** START **

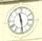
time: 11:28
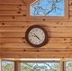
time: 9:22
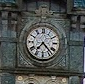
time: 7:23
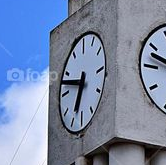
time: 6:47
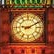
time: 9:10
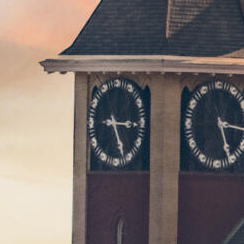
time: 5:15
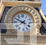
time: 7:49
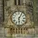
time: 6:05
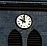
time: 10:00
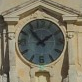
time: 1:53
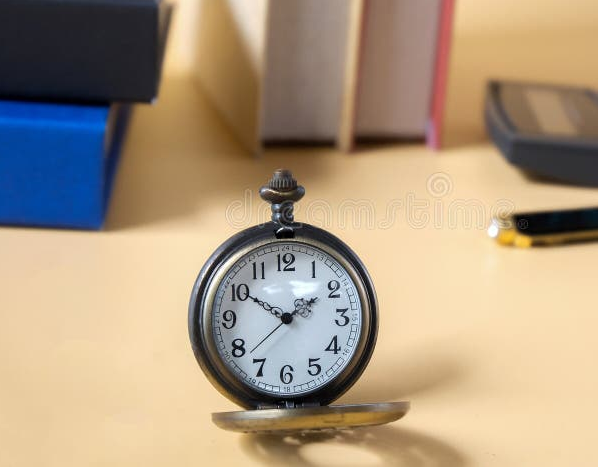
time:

** END **

Exercise requirements> Copy every row above word for word, including the time lines, but leave out the pictures.

Response below>
time: 11:28
time: 9:22
time: 7:23
time: 6:47
time: 9:10
time: 5:15
time: 7:49
time: 6:05
time: 10:00
time: 1:53
time:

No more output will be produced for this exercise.